An emerging machine learning ultrasound model demonstrated significantly higher sensitivity and specificity for predicting thyroid malignancy risk in comparison to the Thyroid Imaging Reporting and Data System (TI-RADS) and American Thyroid Association (ATA) guidelines.
For the retrospective study, recently published in European Radiology, researchers evaluated eight ultrasound-based machine learning algorithms as well as TI-RADS and the ATA guidelines in the assessment of 1,035 thyroid nodules for predicting malignancy risk.
The researchers found that the XGBoost machine learning algorithm provided an 88.3 percent area under the receiver operating characteristic curve (AUC) in contrast to 54.2 percent for TI-RADS and 44.3 percent for the ATA guidelines.
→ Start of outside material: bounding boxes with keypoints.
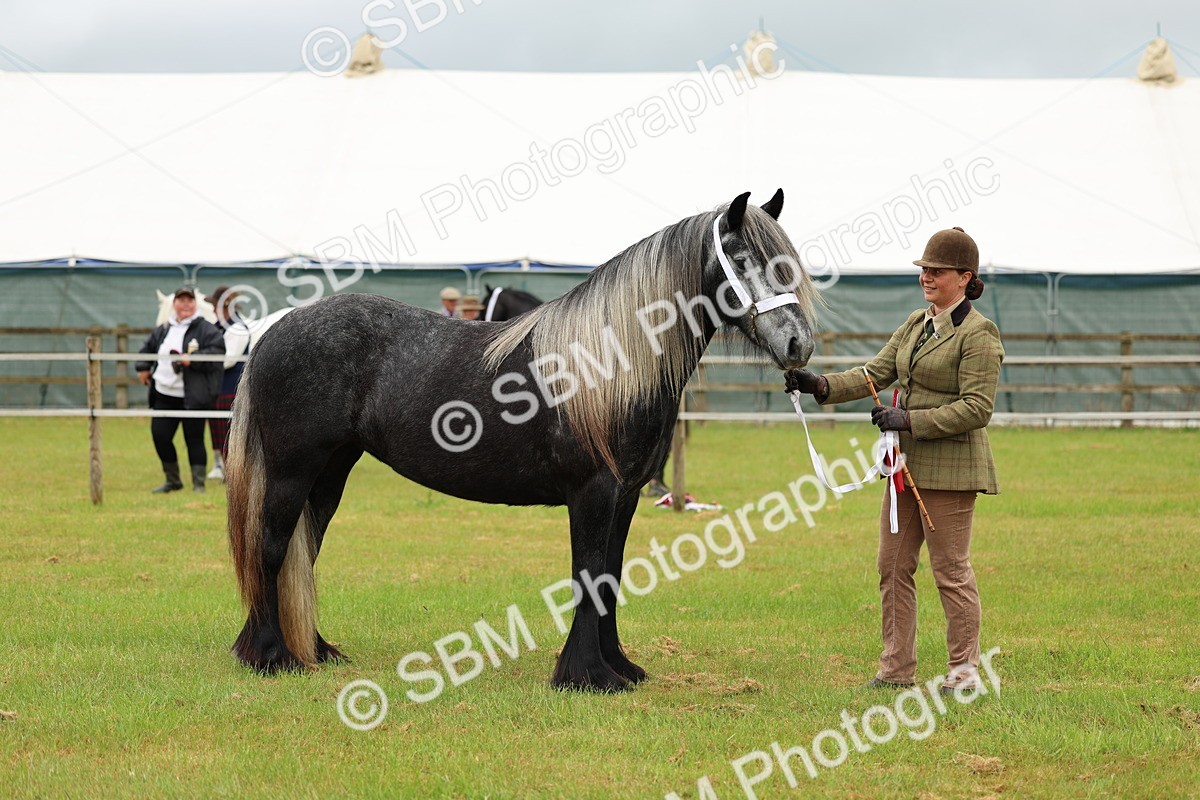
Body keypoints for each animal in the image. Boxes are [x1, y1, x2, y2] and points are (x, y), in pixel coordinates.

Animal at [226, 190, 818, 691]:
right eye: (741, 258)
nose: (798, 345)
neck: (608, 362)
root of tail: (276, 328)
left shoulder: (626, 496)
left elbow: (611, 576)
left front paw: (619, 667)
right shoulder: (593, 492)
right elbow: (589, 575)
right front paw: (586, 676)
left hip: (331, 472)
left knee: (304, 549)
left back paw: (314, 650)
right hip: (292, 470)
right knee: (273, 547)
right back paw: (270, 656)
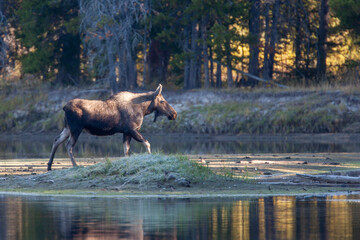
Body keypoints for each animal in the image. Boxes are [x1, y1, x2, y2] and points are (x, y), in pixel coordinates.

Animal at [47, 84, 177, 171]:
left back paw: (49, 166)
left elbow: (126, 149)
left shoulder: (126, 132)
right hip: (76, 129)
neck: (143, 110)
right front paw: (151, 158)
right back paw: (75, 165)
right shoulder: (132, 129)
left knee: (56, 140)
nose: (174, 114)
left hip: (67, 128)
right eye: (162, 100)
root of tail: (64, 107)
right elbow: (147, 143)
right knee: (68, 145)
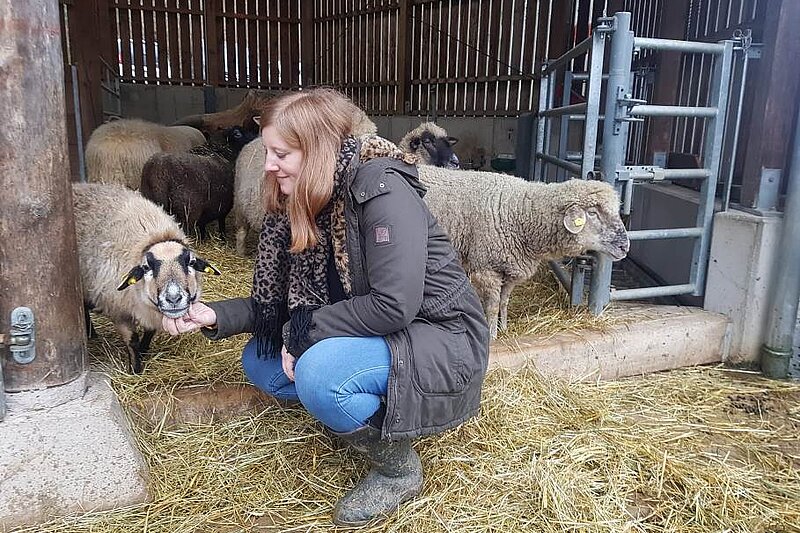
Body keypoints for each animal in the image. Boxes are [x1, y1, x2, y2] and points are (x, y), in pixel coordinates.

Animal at [72, 181, 220, 372]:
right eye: (146, 267)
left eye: (191, 262)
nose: (173, 298)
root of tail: (77, 186)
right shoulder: (119, 310)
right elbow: (131, 340)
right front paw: (135, 369)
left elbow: (150, 332)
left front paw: (143, 350)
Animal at [418, 168, 632, 338]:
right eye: (593, 213)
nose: (625, 247)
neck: (521, 213)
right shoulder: (487, 269)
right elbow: (492, 306)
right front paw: (492, 335)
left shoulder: (511, 269)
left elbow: (504, 302)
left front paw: (503, 328)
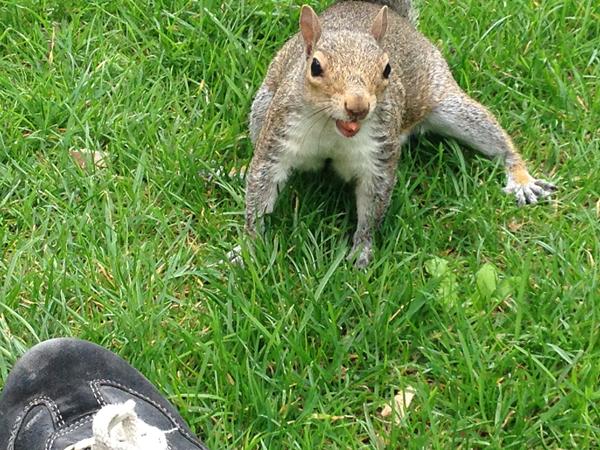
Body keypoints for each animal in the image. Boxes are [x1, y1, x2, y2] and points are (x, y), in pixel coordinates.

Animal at [245, 0, 556, 268]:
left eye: (387, 69)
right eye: (315, 66)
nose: (358, 107)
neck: (332, 128)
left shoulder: (378, 154)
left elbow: (373, 205)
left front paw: (361, 250)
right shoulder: (278, 137)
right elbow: (261, 184)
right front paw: (249, 248)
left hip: (447, 103)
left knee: (496, 139)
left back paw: (521, 178)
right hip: (262, 108)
The XGBoost algorithm also offered greater than 7 percent higher sensitivity (84.2 percent) in comparison to the ATA guidelines (76.3 percent) and over 20 percent higher sensitivity than TI-RADS (63.2 percent), according to the study authors. The study authors pointed out that specificity with the XGBoost machine learning application was over 40 percent than the TI-RADS system (92.3 percent vs. 48.5 percent) and over 60 percent higher than the ATA guidelines (27.2 percent).
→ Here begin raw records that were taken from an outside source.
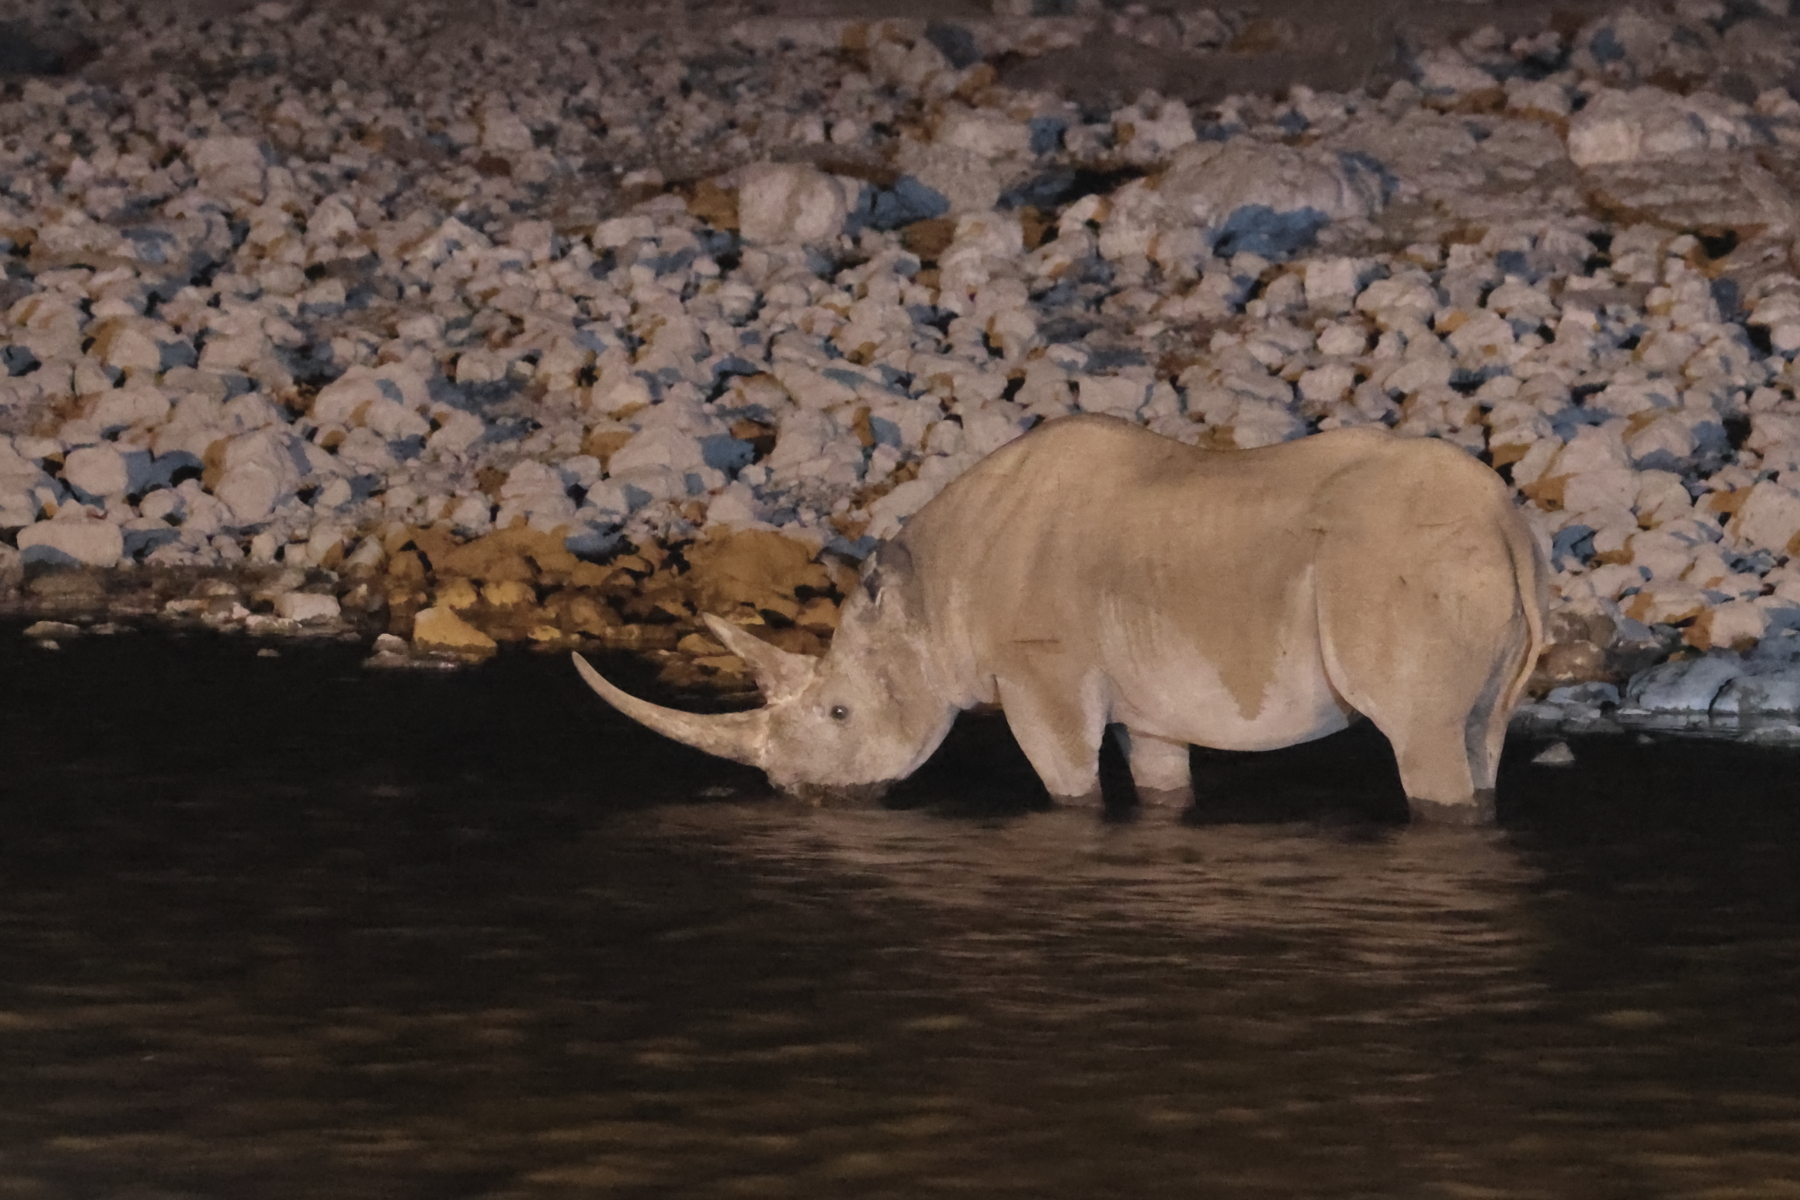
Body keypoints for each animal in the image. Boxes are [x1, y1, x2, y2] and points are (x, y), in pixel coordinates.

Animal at [573, 413, 1548, 824]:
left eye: (841, 712)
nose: (797, 795)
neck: (930, 602)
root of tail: (1504, 520)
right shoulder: (1151, 703)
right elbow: (1160, 779)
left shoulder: (1042, 677)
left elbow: (1066, 780)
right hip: (1476, 566)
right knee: (1481, 733)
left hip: (1401, 568)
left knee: (1420, 731)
“Compared to ACR TI-RADS and ATA, which are the traditional risk stratification methods, the ML approaches in this study were superior in distinguishing benign from malignant thyroid lesions,” wrote lead study author Seyed Mahdi Hosseini Sarkhosh, M.D., who is affiliated with the Department of Industrial Engineering at the University of Garmsar in Garmsar, Iran, and colleagues.
The study authors also determined that the XGBoost machine learning algorithm was associated with a significant reduction of unnecessary fine-needle aspiration (FNA) rate (7 percent) in comparison to the TI-RADS system (43 percent) and the ATA guidelines (63 percent).
“This is critical given the clinical necessity to minimize rates of missed malignancies without dramatically increasing the number of unnecessary interventions,” emphasized Sarkhosh and colleagues.
Three Key Takeaways
1. Superior diagnostic performance. The XGBoost machine learning algorithm outperformed TI-RADS and ATA guidelines in predicting thyroid malignancy risk, achieving an AUC of 88.3 percent compared to 54.2 percent (TI-RADS) and 44.3 percent (ATA).
2. Improved sensitivity and specificity. The XGBoost model demonstrated significantly higher sensitivity (84.2 percent) and specificity (92.3 percent), reducing false positives and false negatives compared to TI-RADS and ATA guidelines.
3. Reduction in unnecessary FNAs. The machine learning approach led to a substantial reduction in unnecessary fine-needle aspirations (7 percent) vs. 43 percent for TI-RADS and 63 percent for ATA), improving clinical efficiency and patient outcomes.
Family history, the presence of pathological lymph nodes and a history of head and neck irradiation were noted as key factors in predicting malignancy risk, according to the study authors. For example, 44 percent of patients with malignant thyroid nodules had a positive family history vs. 7 percent of those with benign nodules.
However, the researchers noted that none of these factors are utilized in the TI-RADS system or ATA guidelines.
“The combination of clinical and demographic features, with ultrasound and FNA cytology significantly enhances the model’s performance and emphasizes their combined value in ML-based risk assessment tools,” added Sarkhosh and colleagues.
(Editor’s note: For related content, see “FDA Clears Enhanced 3D Ultrasound Platform for Thyroid Imaging,” “Study Shows PET/CT is Superior to SPECT/CT in Managing Patients with Primary Hyperparathyroidism” and “Can a CT-Based Radiomics Model Bolster Detection of Malignant Thyroid Nodules?”)
In terms of study limitations, the authors noted the retrospective nature of the research and the use of tenfold cross-validation for internal validation of the machine learning model. The researchers emphasized that prospective, multicenter studies are necessary for external validation of the study findings.